The equivalent of subjecting your dog to DDT or your children to BPA, those are the kinds of changes that are actually occurring in your dog’s body when you spay or neuter them. That, I think, helps people to really fully understand how this problem, this change in the endocrine system, changes everything. It affects all parts of the body in ways that we don’t yet even understand.”
Dr. Valente mentioned that she read a dental association journal article about endocrine disruptors. In studies of rats, they’ve discovered a lack of estrogen or testosterone can even cause the failure of tooth enamel to develop properly!
Solution — Sterilization That Preserves Dogs’ Sex Hormones
All of these issues are why Dr. Valente believes humans need to respect the importance of the sex hormones by performing tubal ligations or ovary-sparing spays on female dogs, and vasectomies on males. “It’s much easier to approach the problem that way than it is to continue to spay-neuter and try to clean up the problems as they occur,” says Valente.

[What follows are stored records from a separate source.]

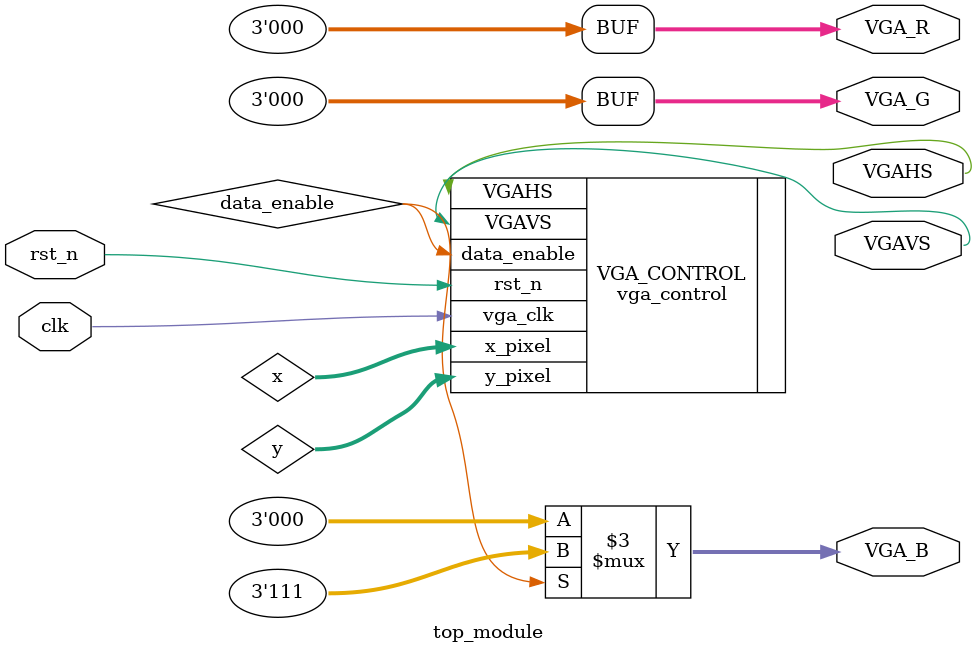
<source format=v>
module top_module (

    input  wire clk,                // 25.000 MHz da placa
    input  wire rst_n,              // reset ativo-baixo
    output wire VGAHS,              // Sinal sincronismo HORIZONTAL
    output wire VGAVS,              // Sinal sincronismo VERTICAL
    output reg [2:0] VGA_R,        // Sinal 3 Bits VERMELHO
    output reg [2:0] VGA_G,        // Sinal 3 bits VERDE
    output reg [2:0] VGA_B         // Sinal 3 Bits AZUL
);

    // FIOS PARA POSIÇÃO DO PIXEL e DATA ENABLE
    wire [9:0] x, y;
    wire data_enable;

    vga_control VGA_CONTROL (
        .vga_clk(clk),
        .rst_n(rst_n),
        .x_pixel(x),
        .y_pixel(y),
        .VGAHS(VGAHS),
        .VGAVS(VGAVS),
        .data_enable(data_enable)
    );

    // SIMULAÇÃO COR AZUL
    always @(*)
        begin
            if (data_enable)
                begin
                    VGA_R = 3'b000;
                    VGA_G = 3'b000;
                    VGA_B = 3'b111;
                end
            else
                begin
                    VGA_R = 3'b000;
                    VGA_G = 3'b000;
                    VGA_B = 3'b000;
                end
        end

endmodule
</source>
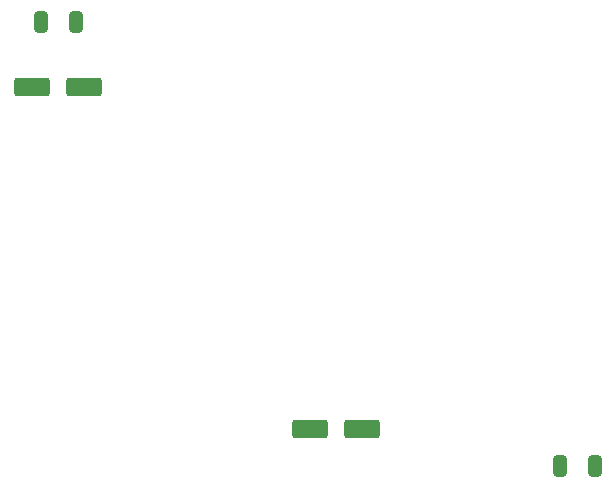
<source format=gbr>
%TF.GenerationSoftware,KiCad,Pcbnew,9.0.0-9.0.0-2~ubuntu24.04.1*%
%TF.CreationDate,2025-04-06T07:06:59+03:00*%
%TF.ProjectId,InterfaceBoard_Transciever3,496e7465-7266-4616-9365-426f6172645f,rev?*%
%TF.SameCoordinates,Original*%
%TF.FileFunction,Paste,Top*%
%TF.FilePolarity,Positive*%
%FSLAX46Y46*%
G04 Gerber Fmt 4.6, Leading zero omitted, Abs format (unit mm)*
G04 Created by KiCad (PCBNEW 9.0.0-9.0.0-2~ubuntu24.04.1) date 2025-04-06 07:06:59*
%MOMM*%
%LPD*%
G01*
G04 APERTURE LIST*
G04 Aperture macros list*
%AMRoundRect*
0 Rectangle with rounded corners*
0 $1 Rounding radius*
0 $2 $3 $4 $5 $6 $7 $8 $9 X,Y pos of 4 corners*
0 Add a 4 corners polygon primitive as box body*
4,1,4,$2,$3,$4,$5,$6,$7,$8,$9,$2,$3,0*
0 Add four circle primitives for the rounded corners*
1,1,$1+$1,$2,$3*
1,1,$1+$1,$4,$5*
1,1,$1+$1,$6,$7*
1,1,$1+$1,$8,$9*
0 Add four rect primitives between the rounded corners*
20,1,$1+$1,$2,$3,$4,$5,0*
20,1,$1+$1,$4,$5,$6,$7,0*
20,1,$1+$1,$6,$7,$8,$9,0*
20,1,$1+$1,$8,$9,$2,$3,0*%
G04 Aperture macros list end*
%ADD10RoundRect,0.250000X-1.250000X-0.550000X1.250000X-0.550000X1.250000X0.550000X-1.250000X0.550000X0*%
%ADD11RoundRect,0.250000X-0.325000X-0.650000X0.325000X-0.650000X0.325000X0.650000X-0.325000X0.650000X0*%
G04 APERTURE END LIST*
D10*
%TO.C,C2_1206_10uf*%
X127755000Y-95260000D03*
X132155000Y-95260000D03*
%TD*%
D11*
%TO.C,R2_1206*%
X172425000Y-127340000D03*
X175375000Y-127340000D03*
%TD*%
D10*
%TO.C,C1_1206_10uf*%
X151225000Y-124260000D03*
X155625000Y-124260000D03*
%TD*%
D11*
%TO.C,C2_1206_10nf*%
X128480000Y-89760000D03*
X131430000Y-89760000D03*
%TD*%
M02*

</source>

Pet owners do spays and neuters, and then veterinarians do damage control for the rest of the dog’s life, always falling far short of returning the body to its natural state. It seems very wise to simply make better choices for dogs at the time of sterilization.
It’s not like our dogs get to live in a toxin-free environment to begin with. Chemical disruptors are everywhere. They’re in dog beds treated with flame-retardant chemicals. They’re in drinking water that is both chlorinated and fluoridated. They’re in grass treated with pesticides.
When we add the chemical insults that occur as the result of spay/neuter to the environmental toxins our dogs are exposed to, it’s a double whammy. In fact, Dr. Valente believes dogs probably have substantially more hormone-related problems than humans. She has channeled her heartache over Billy into a beautiful gift, the Healthy and Happy Dog website. The site offers other pet owners the information they need to advocate for their dogs and make better decisions for them.
It’s really inspiring to meet a pet parent like Dr. Valente who dives in head first and learns everything she can about an issue she feels passionate about.